Botanical Name: Ficus binnendiijkii 'Alii'
Origin: This house plant does not exist in the wild. It is a 'man-made' hybrid created just a few years ago.
Height: Left to its own devices, Ficus Alii will grow as tall as 3 m (10 ft), even when kept indoors. Its height needs to be controlled through regular pruning.
Soil: Most quality potting mixes are suitable for this plant, although some growers prefer to use mixes based on peat moss.
Light: Ficus binnendiijkii 'Alii' needs bright, but indirect light throughout the year.
Humidity: Average levels of humidity will be sufficient to keep this house plant happy.
Temperatures: This lovely indoor tree prefers normal room temperatures of between 16 and 24 degrees C (60 to 75 degrees F).
Water: After watering thoroughly, the top of the soil (2.5 cm/ 1 in) should be allowed to dry before watering again. The water used should be tepid, as cold water may shock the plant into dropping its leaves. Softened water should be avoided, as the salts contained may harm Ficus Alii.
Fertiliser: A diluted (half and half) liquid fertiliser (balanced) should be fed fortnightly from spring into autumn.

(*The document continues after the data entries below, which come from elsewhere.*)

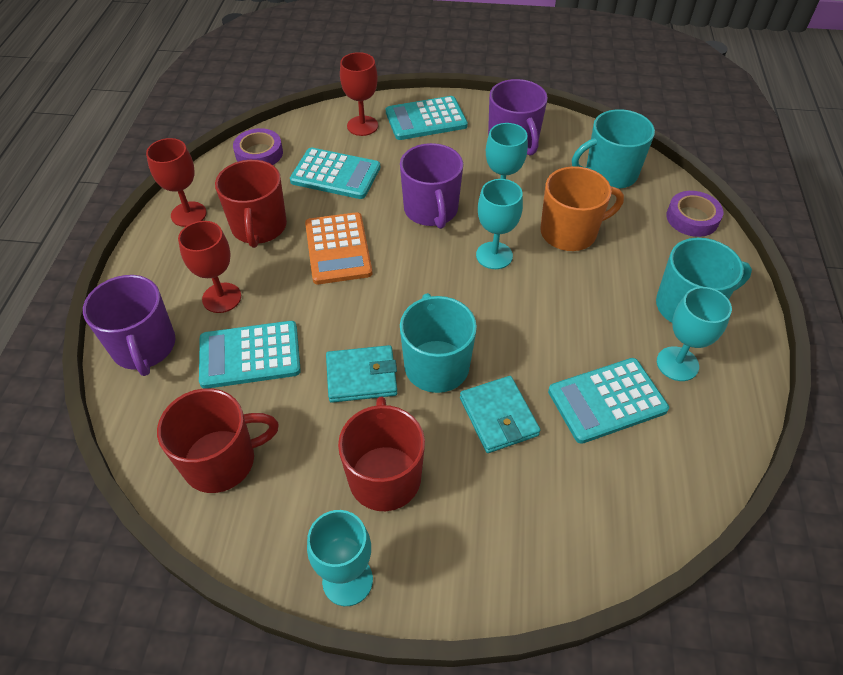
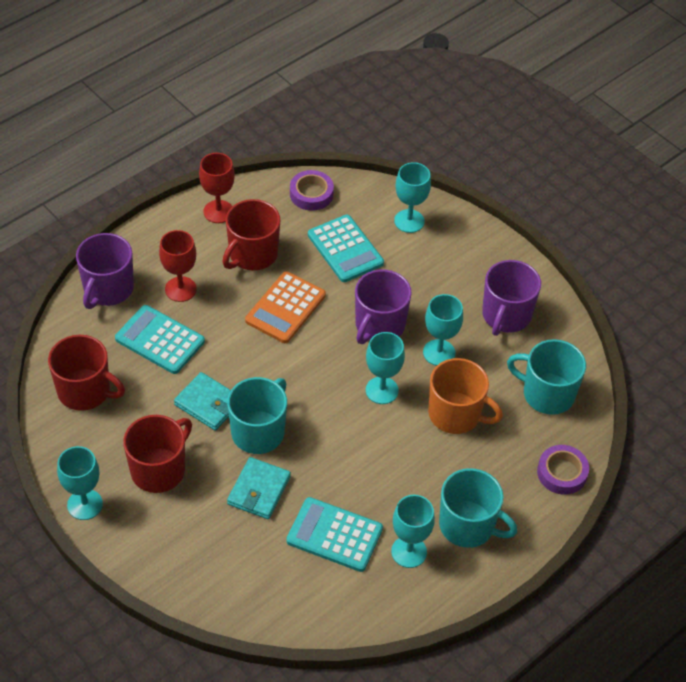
camera: 40 degrees right, 0 degrees up
(362, 126) = (409, 221): red goblet -> turquoise goblet
(426, 119) = (463, 248): turquoise calculator -> none

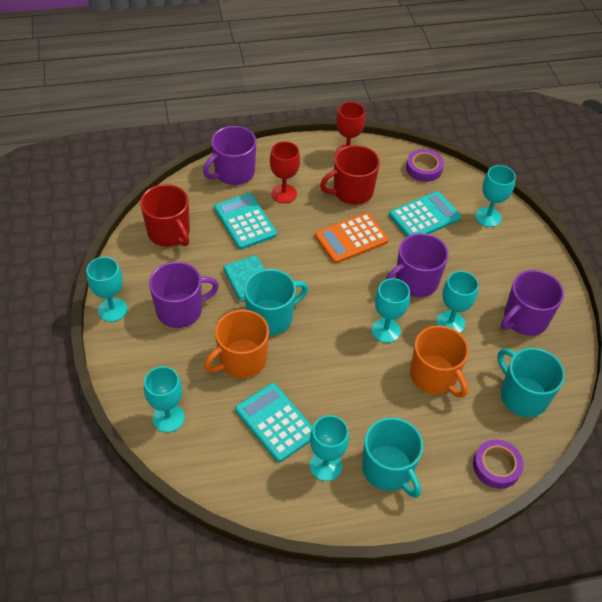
camera: 30 degrees right, 0 degrees up
(159, 469) = (180, 310): red mug -> purple mug
(226, 585) = (168, 418): none -> turquoise goblet
(259, 490) = (241, 360): turquoise wallet -> orange mug
(345, 249) = (424, 216): turquoise calculator -> turquoise calculator turned 120 degrees counterclockwise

Propagation: Ficus Alii can be propagated from stem tip cuttings or by air layering. As this tree is very slow to root whichever method is used, patience is required.
Description and Care Tips
The slender, long and deep olive-green leaves of this beautiful tree taper to a point and have a natural glossy sheen. Less fussy than some of its relatives (such as, for example, the demanding Ficus benjamina, which will drop its leaves at the slightest whim), Ficus Alii is comparatively easy to care for. As a rule, it will only drop leaves if it does not get enough water or light.
As the plant matures, it will, however, drop some of its lower leaves, revealing a woody trunk and giving it a somewhat palm-like appearance. Some growers take advantage of this by braiding trunks to give the tree a topiary-like look.
To control the height of Ficus Alii or create a specific shape, stems/ branches can be trimmed off in winter, using sharp pruners. Cuts should be made just above leaf-nodes/ branches. Weak growth or dead branches can be removed in the same manner.
Relatively slow growing, Ficus Alii trees prefer to be slightly pot-bound, making repotting -preferably done in spring - only necessary once every two to three years. The new pot should have adequate drainage and be just large enough to comfortably hold the roots.
Although this tree is fairly resistant to pests, it is advisable to watch out for whitefly, scale insects and falcifer ground mealybag, as these little blighters do tend to bother Ficus Alii. It is also recommended to look out for Pytium blight (Fusarium, Helminthosporium and Pythium), as well as black root rot (or Thielaviopsis basicola), as there is a potential risk of the plant becoming infected with these diseases.